4. Mengungkap Lara

4.5K 586 22
                                    

" Senyuman bukan berarti bahagia. Air mata juga bukan berarti lara. Jika air mata dapat menyembuhkan duka. Maka menangislah untuk bahagia."

~Abian Erza Desmon

🌚🌚🌚🌚🌚🌚🌚

Kini seluruh anggota keluarga Desmon tengah menikmati makan malamnya (minus Abian). Rama selaku kepala keluarga tengah bahagia merayakan pencapaian anak-anaknya.

Ailen telah sukses membuat ayahnya bangga dengan menyabet peringkat 1 olimpiade matematika hari ini, dan Ilen akan berlanjut ke tingkat provinsi.

Ayah mana sih yang nggk bangga saat anaknya sukses!??
Ditambah lagi mas Aarav yang lulus tes, Bang Arlo yang sukses dengan ujiannya serta mendapat nilai terbaik, tanpa terkecuali Ian yang juga meraih juara meskipun hanya juara 2, tapi kan itu sudah luar biasa. Bayangkan saja melawan siswa terbaik dari sekolah-sekolah elit, kalo bukan karena kerja keras mana bisa dia sampai sejauh ini dan itu perlu di apresiasi Bukan!??

"Ayah bangga sama kalian semua, nanti lebih ditingkatkan lagi ya sayang" ucap Rama mengapresiasi kerja keras anak-anak nya.

"Bunda juga bangga sama kalian, jangan besar kepala ya anak bunda" lanjut Laura dengan mencium satu persatu kening putranya.

"Ayah...bunda...apa kalian lupa kalau masih ada anak kalian yang belum pulang" monolog Ian dalam hatinya.

Tak ada pembahasan menarik malam ini. Malam semakin gelap dan jam telah menunjukan pukul 21.00. Aarav yang merasa khawatir dengan adik tengah nya itu segera menghubungi Bian dan langsung melajukan kendaraannya menuju kampus adiknya.

🌚🌚🌚🌚🌚🌚🌚

Sekitar 20 menit perjalan akhirnya mobil sport mewah Aarav berhenti di garasi mewah rumahnya.
Tampa basa basi Bian langsung turun dan memasuki rumah mewah itu.
Rencananya dia akan makan malam dan langsung istirahat. Sungguh sangat lelah dia hari ini, hari yang panjang dan penuh tuntutan.

"Assalamualaikum....Bian pulang"
Salam Abian tanpa ada yang menyahut.

"Sepi amat ni rumah gue!! Pada kemana sih.. nggk biasanya. Apa lagi belajar semua ya? Tapi besok kan libur??" Tanyanya pada diri sendiri.

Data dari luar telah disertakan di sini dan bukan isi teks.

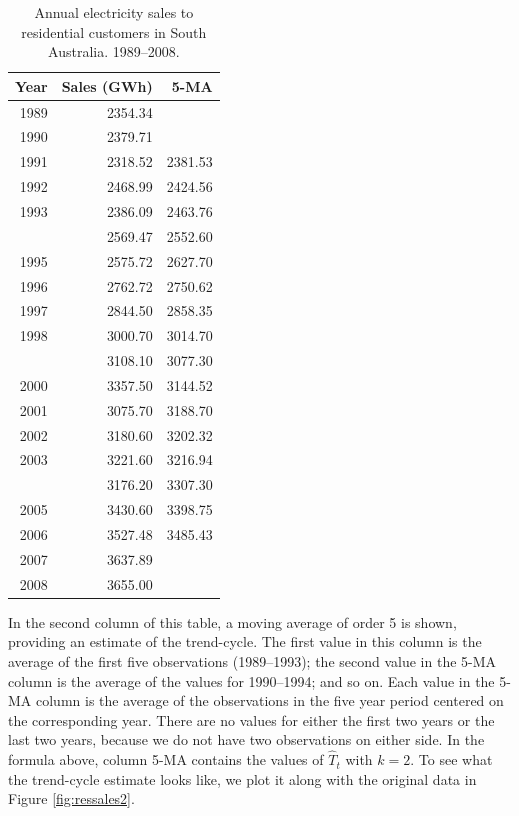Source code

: \documentclass[]{book}
\begin{document}
\begin{table}[t]

\caption{\label{tab:elecsales}Annual electricity sales to residential customers in South Australia. 1989--2008.}
\centering
\begin{tabular}{rrr}
\toprule
Year & Sales (GWh) & 5-MA\\
\midrule
1989 & 2354.34 &   \\
1990 & 2379.71 &   \\
1991 & 2318.52 & 2381.53\\
1992 & 2468.99 & 2424.56\\
1993 & 2386.09 & 2463.76\\
\addlinespace
1994 & 2569.47 & 2552.60\\
1995 & 2575.72 & 2627.70\\
1996 & 2762.72 & 2750.62\\
1997 & 2844.50 & 2858.35\\
1998 & 3000.70 & 3014.70\\
\addlinespace
1999 & 3108.10 & 3077.30\\
2000 & 3357.50 & 3144.52\\
2001 & 3075.70 & 3188.70\\
2002 & 3180.60 & 3202.32\\
2003 & 3221.60 & 3216.94\\
\addlinespace
2004 & 3176.20 & 3307.30\\
2005 & 3430.60 & 3398.75\\
2006 & 3527.48 & 3485.43\\
2007 & 3637.89 &   \\
2008 & 3655.00 &   \\
\bottomrule
\end{tabular}
\end{table}

In the second column of this table, a moving average of order 5 is shown, providing an estimate of the trend-cycle. The first value in this column is the average of the first five observations (1989--1993); the second value in the 5-MA column is the average of the values for 1990--1994; and so on. Each value in the 5-MA column is the average of the observations in the five year period centered on the corresponding year. There are no values for either the first two years or the last two years, because we do not have two observations on either side. In the formula above, column
5-MA contains the values of \(\hat{T}_{t}\) with \(k=2\). To see what the trend-cycle estimate looks like, we plot it along with the original data in Figure \ref{fig:ressales2}.
\end{document}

"Dek Lo masuk kamar ya..habis itu makan. Tadi semua udah pada makan malam" perintah Aarav disertai langkah kaki yang menaiki tangga.

" Ehh..mas!! Pada kemana sih semua orang, kok sepi banget?"

"Ayah, bunda, Arlo,Ian sama Ailen baru aja berangkat ke rumah Oma"

" Lho kok nggk bilang gue sih..ngapain sih ke rumah Oma malem-malem gini ??!!!"

" Mau ngerayain kemenangan adek. Lo tau kan tadi adek dapet juara semua. Sama besok itu katanya ada acara makanya berangkat malam ini"jawab Aarav dengan nada datar

"Trus Lo ngapain masih disini? Nggk ikut juga? Sekalian aja nggk usah pulang" cuek Bian pada Aarav

" Besok gue ada kerjaan. Dah lah nggk usah ngambek. Sana masuk trus makan. Ntar kalo Lo sakit gue juga yang repot" pungkas Aarav dan langsung berlalu meninggalkan adiknya yang masih terdiam.

" Huhhhh....berat juga hidup gue." Monolog Bian.

Setelah percakapan singkat dengan masnya Abian langsung memasuki kamarnya. Tubuhnya kini sangat lelah ditambah perutnya telah memberontak untuk diberi makan.
Tak ada niat untuk melakukan apapun, dia hanya diam ditempat merenung membayangkan bagaimana bahagianya Abian yang dulu.